REPUBLIKA.CO.ID, TASIKMALAYA -- Kementerian Pendidikan, Kebudayaan, Riset, dan Teknologi (Kemendikbud Ristek) melalui Lembaga Layanan Pendidikan Tinggi (LLDIKTI) Wilayah IV Jawa Barat-Banten, mencabut izin operasional Sekolah Tinggi Manajemen Informatika dan Komputer (STMIK) Tasikmalaya. Alhasil, kampus yang terletak di Jalan RE Martadinata, Kecamatan Indihiang, Kota Tasikmalaya, tak bisa melakukan kegiatan perkuliahan.
Berhentinya aktivitas perkuliahan di kampus itu membuat lebih dari 800 mahasiswa terdampak. Para mahasiswa itu otimatis tak lagi bisa belajar di STMIK Tasikmalaya, lantaran kampus itu tak lagi berizin. Nasib para mahasiswa itu pun menjadi tak jelas.
Ketidakjelasan itu pun yang dirasakan para orang tua mahasiswa di kampus itu. Pihak kampus diminta memberi kepastian agar para mahasiswa dapat kembali melanjutkan perkuliahannya.

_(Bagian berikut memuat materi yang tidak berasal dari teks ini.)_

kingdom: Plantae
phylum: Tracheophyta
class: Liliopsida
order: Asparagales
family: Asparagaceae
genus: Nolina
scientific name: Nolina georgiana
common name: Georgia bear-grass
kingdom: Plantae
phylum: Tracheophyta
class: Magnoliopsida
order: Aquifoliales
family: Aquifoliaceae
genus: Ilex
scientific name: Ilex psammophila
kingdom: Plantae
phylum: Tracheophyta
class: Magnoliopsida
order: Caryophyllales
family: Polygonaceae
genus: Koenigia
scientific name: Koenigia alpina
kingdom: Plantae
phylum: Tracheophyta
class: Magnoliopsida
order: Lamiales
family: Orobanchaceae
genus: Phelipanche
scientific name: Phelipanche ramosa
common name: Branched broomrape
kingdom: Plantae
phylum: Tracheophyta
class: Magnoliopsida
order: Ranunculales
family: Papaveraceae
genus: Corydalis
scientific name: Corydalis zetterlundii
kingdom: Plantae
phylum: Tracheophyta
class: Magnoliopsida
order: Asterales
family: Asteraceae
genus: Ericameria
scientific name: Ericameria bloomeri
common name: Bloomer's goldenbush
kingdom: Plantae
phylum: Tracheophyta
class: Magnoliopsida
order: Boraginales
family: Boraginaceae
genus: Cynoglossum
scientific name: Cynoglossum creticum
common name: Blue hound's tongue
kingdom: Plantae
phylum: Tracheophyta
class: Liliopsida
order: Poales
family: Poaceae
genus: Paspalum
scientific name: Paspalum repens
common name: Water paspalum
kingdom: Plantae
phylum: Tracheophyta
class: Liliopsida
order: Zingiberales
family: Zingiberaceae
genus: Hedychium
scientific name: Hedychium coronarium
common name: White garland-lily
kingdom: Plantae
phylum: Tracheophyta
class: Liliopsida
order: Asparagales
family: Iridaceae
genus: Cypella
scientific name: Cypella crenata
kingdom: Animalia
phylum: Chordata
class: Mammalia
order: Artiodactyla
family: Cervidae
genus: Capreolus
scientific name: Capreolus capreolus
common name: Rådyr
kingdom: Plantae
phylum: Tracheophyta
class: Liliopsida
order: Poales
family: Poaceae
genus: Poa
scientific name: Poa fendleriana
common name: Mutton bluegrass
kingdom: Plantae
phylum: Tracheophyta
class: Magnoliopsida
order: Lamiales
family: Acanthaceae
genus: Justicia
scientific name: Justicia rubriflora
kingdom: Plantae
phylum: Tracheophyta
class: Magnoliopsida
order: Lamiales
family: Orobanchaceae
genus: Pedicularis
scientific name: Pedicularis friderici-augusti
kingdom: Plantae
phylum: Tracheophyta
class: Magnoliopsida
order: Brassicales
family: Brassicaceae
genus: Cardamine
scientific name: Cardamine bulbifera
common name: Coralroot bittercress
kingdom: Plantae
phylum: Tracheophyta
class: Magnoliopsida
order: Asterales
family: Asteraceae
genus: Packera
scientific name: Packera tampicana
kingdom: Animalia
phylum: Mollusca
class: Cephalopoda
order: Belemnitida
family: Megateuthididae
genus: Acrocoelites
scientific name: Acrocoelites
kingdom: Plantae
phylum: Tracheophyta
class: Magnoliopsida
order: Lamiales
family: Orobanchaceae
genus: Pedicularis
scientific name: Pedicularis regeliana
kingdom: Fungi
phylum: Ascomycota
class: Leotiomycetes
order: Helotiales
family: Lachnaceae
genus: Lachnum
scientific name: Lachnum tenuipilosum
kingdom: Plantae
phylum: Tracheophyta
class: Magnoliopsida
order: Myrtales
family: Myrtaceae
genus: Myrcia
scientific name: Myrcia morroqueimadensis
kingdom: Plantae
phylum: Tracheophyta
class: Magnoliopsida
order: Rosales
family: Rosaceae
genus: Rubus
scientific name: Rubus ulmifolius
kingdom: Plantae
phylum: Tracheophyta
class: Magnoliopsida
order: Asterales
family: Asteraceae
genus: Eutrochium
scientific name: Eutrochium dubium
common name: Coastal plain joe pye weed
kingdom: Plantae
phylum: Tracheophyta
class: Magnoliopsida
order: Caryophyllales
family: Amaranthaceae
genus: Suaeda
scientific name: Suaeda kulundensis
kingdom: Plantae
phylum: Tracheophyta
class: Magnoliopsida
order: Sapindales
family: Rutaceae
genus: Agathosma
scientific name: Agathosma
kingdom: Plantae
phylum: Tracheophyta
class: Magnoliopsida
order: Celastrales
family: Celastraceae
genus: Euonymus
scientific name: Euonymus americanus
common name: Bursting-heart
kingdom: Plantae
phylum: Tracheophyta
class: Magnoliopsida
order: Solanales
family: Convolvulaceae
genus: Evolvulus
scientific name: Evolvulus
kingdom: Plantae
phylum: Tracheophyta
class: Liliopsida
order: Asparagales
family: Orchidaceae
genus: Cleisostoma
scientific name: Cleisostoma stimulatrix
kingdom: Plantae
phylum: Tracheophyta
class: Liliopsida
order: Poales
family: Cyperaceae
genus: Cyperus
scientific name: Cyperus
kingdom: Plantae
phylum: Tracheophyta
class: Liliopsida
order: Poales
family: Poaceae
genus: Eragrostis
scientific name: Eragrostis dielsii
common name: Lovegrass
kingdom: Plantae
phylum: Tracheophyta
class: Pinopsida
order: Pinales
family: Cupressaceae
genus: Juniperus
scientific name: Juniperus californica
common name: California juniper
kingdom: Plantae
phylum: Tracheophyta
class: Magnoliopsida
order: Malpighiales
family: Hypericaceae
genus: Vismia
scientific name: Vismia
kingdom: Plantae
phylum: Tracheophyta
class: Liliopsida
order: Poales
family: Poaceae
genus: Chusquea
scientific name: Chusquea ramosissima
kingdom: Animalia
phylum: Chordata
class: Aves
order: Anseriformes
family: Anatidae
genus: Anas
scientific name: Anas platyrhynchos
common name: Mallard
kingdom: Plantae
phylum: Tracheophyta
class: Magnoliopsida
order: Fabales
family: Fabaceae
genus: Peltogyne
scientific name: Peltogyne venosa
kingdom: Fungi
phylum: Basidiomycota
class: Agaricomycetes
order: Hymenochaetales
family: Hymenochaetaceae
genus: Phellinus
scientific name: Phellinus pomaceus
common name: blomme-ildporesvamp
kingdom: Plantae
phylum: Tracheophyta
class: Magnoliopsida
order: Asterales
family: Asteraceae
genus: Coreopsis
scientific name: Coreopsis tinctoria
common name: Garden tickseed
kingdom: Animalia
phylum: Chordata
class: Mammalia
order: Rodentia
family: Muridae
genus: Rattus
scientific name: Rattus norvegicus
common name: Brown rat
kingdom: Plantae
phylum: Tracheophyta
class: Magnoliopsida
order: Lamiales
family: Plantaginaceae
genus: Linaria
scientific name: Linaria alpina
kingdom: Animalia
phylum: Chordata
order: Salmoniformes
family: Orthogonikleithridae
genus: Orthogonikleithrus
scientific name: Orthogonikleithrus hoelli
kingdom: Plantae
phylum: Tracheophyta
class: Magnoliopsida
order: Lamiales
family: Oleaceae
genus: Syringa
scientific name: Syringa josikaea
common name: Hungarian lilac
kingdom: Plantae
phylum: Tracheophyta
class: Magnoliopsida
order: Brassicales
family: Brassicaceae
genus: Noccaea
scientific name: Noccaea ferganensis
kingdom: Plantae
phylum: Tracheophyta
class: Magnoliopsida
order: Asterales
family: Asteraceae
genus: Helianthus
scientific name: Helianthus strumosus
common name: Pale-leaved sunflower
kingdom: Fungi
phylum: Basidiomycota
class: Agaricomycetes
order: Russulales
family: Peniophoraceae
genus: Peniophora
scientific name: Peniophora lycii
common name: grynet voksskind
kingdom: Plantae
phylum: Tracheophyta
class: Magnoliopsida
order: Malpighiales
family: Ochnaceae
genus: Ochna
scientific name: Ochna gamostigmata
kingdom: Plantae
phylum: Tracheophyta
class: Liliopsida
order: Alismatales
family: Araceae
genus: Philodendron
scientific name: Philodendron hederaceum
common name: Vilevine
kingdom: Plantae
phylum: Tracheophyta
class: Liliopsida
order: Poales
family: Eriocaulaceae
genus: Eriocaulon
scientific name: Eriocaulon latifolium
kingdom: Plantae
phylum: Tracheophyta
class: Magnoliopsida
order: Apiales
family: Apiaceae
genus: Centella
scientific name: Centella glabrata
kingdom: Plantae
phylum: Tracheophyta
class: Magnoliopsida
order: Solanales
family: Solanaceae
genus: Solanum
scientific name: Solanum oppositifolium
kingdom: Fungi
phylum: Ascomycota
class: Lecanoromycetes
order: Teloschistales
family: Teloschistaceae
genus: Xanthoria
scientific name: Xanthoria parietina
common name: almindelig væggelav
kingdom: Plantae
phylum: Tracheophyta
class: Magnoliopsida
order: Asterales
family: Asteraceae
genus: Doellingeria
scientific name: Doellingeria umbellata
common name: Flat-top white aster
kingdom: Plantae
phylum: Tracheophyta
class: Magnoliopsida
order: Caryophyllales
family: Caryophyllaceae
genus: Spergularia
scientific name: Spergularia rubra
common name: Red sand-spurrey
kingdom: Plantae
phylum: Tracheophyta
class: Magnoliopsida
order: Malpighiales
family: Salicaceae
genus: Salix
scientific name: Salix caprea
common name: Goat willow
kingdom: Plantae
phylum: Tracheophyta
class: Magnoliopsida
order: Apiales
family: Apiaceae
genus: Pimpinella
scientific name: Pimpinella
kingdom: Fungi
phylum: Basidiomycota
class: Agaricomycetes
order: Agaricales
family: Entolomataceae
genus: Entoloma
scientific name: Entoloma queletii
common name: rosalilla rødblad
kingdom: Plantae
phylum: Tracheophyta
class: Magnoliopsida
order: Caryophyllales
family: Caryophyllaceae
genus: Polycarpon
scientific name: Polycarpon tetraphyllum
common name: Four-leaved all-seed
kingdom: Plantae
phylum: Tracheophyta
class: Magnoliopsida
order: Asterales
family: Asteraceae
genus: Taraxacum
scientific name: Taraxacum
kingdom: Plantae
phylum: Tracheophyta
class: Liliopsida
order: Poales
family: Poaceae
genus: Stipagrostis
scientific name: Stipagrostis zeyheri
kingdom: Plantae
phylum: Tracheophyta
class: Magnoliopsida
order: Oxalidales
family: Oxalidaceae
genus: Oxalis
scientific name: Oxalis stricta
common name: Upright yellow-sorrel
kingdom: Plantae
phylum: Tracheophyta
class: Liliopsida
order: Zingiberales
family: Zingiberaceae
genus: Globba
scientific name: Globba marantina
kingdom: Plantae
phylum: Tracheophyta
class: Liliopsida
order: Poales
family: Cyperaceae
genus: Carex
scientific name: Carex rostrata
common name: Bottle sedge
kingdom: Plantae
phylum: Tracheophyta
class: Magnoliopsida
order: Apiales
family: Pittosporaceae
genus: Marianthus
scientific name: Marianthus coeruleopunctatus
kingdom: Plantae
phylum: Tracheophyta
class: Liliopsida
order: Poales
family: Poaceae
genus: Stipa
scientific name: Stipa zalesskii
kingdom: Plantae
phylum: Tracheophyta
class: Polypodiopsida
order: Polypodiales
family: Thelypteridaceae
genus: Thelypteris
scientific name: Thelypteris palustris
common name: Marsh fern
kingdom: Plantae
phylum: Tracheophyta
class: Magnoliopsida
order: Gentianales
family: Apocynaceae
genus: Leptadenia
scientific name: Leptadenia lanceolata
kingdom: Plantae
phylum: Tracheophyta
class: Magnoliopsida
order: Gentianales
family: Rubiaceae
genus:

Mantan Plt Ketua STMIK Tasikmalaya, Rahadi Deli Saputra, mengatakan, pihaknya tidak akan mengabaikan persoalan itu. Kampus disebut akan bertanggung jawab akan nasib para mahasiswa yang ada. Salah satu upaya yang dilakukan adalah berupaya memindahkan mahasiswa STMIK Tasikmalaya ke kampus serumpun.
"Kami sudah menjajaki komunikasi dengan beberapa universitas. Mudah-mudahan bisa menampung mahasiswa," kata dia saat melakukan audiensi di DPRD Kota Tasikmalaya, Rabu (29/3/2023).
Dua universitas yang dijajaki itu adalah Universitas Perjuangan (Unper) dan STMIK DCI. Penyesuaian untuk pemindahan mahasiswa itu disebut butuh waktu. Namun, pihak kampus optimistis prosesnya akan selesai dalam waktu dua pekan ke depan, seperti tuntutan para mahasiswa dalam aksi yang dilakukan pada Senin (27/3/2023).
Rahadi menjelaskan, proses pemindahan mahasiswa itu akan terus dipantau oleh LLDIKTI. Pihaknya juga akan terus melaporkan progres pemindahan mahasiswa kepada LLDIKTI.
"Pemindahan tak bisa ditunda. Kami paham, karena ini berkaitan dengan waktu belajar," ujar dia.
Namun, pihak kampus telah meminta kelonggaran kepada kampus yang dituju untuk tetap melaksanakan perkuliahan di STMIK Tasikmalaya. Itu diklaim untuk memudahkan mahasiswa agar tidak perlu lagi beradaptasi dengan lingkungan baru.
"Karena itu, pembelajaran bisa dilakukan di kampus STMIK Tasikmalaya dan dengan tenaga pengajar dari kami. Hanya administrasi dari kampus baru. Alhamdulillah itu bisa disambut baik oleh kampus bersangkutan," kata Rahadi.
Perwakilan orang tua mahasiswa, Santi Permana (40 tahun), menolak aktivitas perkuliahan mahasiswa yang dipindahkan tetap dilakukan di STMIK Tasikmalaya, apalagi tetap diajar oleh tenaga pengajar yang sama. Dia menilai, STMIK Tasikmalaya jelas-jelas sudah terbukti tidak amanah dengan pencabutan izin yang dilakukan LLDIKTI.
"Kami tidak akan mengizinkan para mahasiswa kembali belajar di kampus lama, oleh pengurus lama," kata dia.
Dia juga meminta pihak STMIK Tasikmalaya mutlak menentukan proses pemindahan mahasiswa. Artinya, pihak STMIK hanya perlu menyediakan alternatif kampus serumpun yang bisa dipilih mahasiswa untuk pindah tanpa paksaan.